The judge went on to say that he is bound by the decision of Associate Chief Judge Bowman in the Radage decision that:

  • a) The legislative intent appears to be to provide a modest amount of tax relief to persons who fall within a relatively restricted category of markedly physically or mentally impaired persons. The intent is neither to give the credit to everyone who suffers from a disability nor to erect a hurdle that is impossible for virtually every disabled person to surmount.

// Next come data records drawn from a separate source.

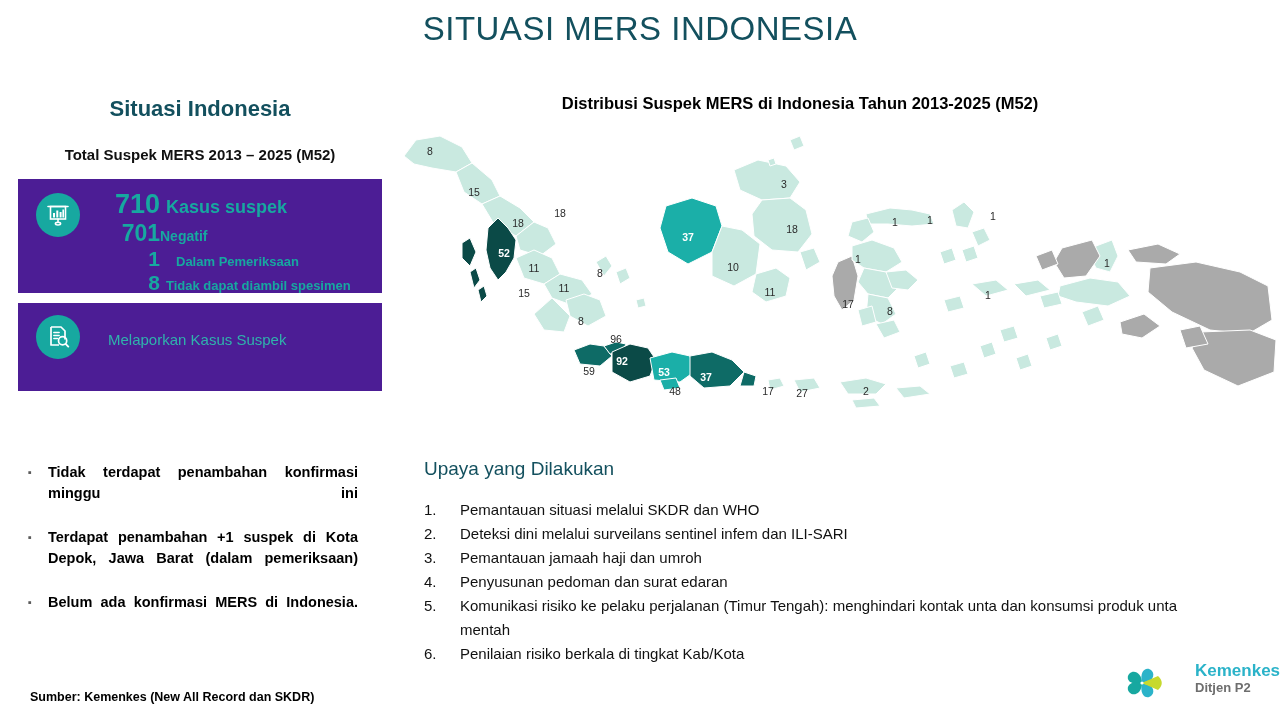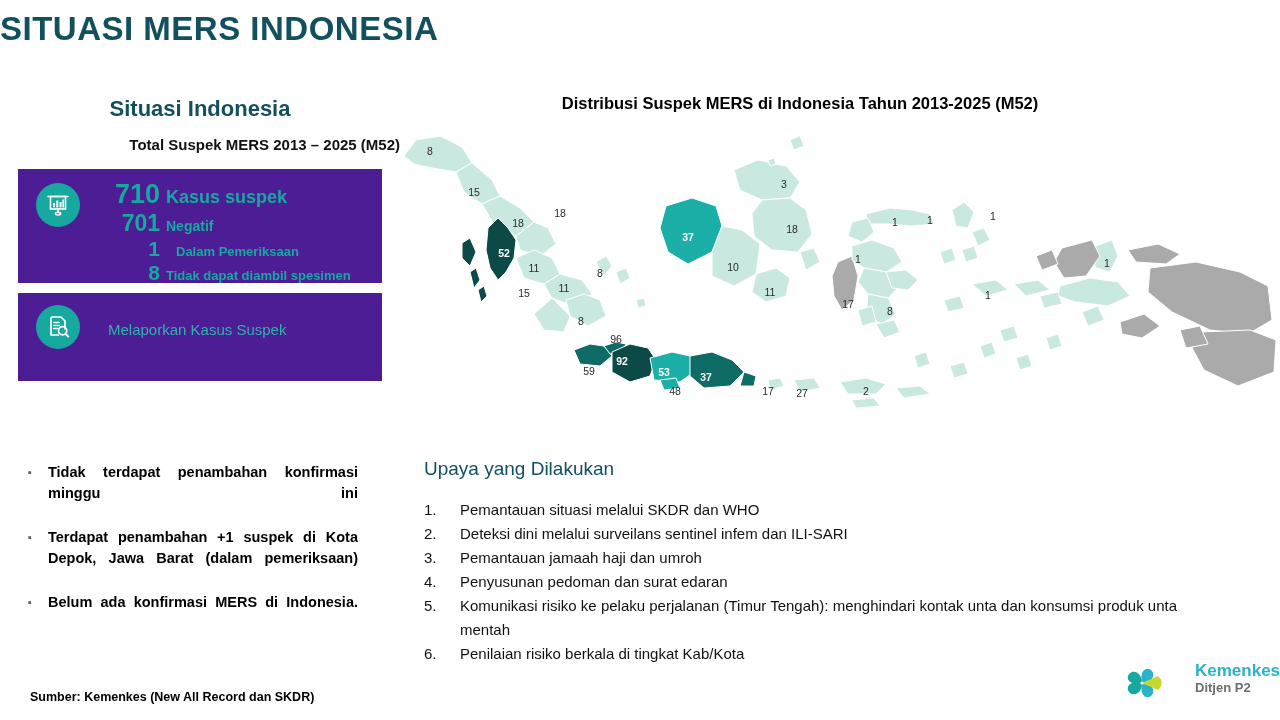--- a/index.html
+++ b/index.html
@@ -14,7 +14,8 @@
   
   #main-title {
     position:absolute; left:0; top:10px; width:1280px;
-    font-size:33px; font-weight:bold; letter-spacing:0.5px;
+    text-align:center;
+    font-size:33px; font-weight:normal; letter-spacing:0.5px;
     color:#13505E;
   }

It obviously recognizes that disabled persons need such tax relief and it is intended to be of benefit to such persons.
  • b) The court must, while recognizing the narrowness of the tests enumerated in sections 118.3 and 118.4, construe the provisions liberally, humanely and compassionately and not narrowly and technically.
  • c) If there is doubt on which side of the line a claimant falls, that doubt should be resolved in favour of the claimant.

However, so many claims for the tax credit have been rejected that an industry of consultants has grown up in the past few years who promise to help get the claim through the system. One such company, The National Benefit Authority in Toronto, has 160 full-time staff and charge 30 per cent of the amount their clients recover from CRA. It is estimated that there are 24 different companies offering services.

In 2014 Bill C-462, The DTC Promoter’s Restrictions Act, was passed to limit the amount these companies could charge disabled taxpayers, but then the government failed to enforce it. Ms. Buchanan has just heard from CRA that they are now going to draft the regulations for this act so that it can be enforced.

However, one positive piece of legislation brought in for those with disabilities by the Harper Government is the Registered Disability Savings Plan to help people save for the future. The government will donate up to $20,000 over a lifetime to people as well as to provide grant money for low-income Canadians with disabilities up to a $70,000 limit.

The catch-22, however, is that a Disability Tax Credit is a prerequisite to qualify. Unless Ms. Buchanan’s lobbying is successful, few will.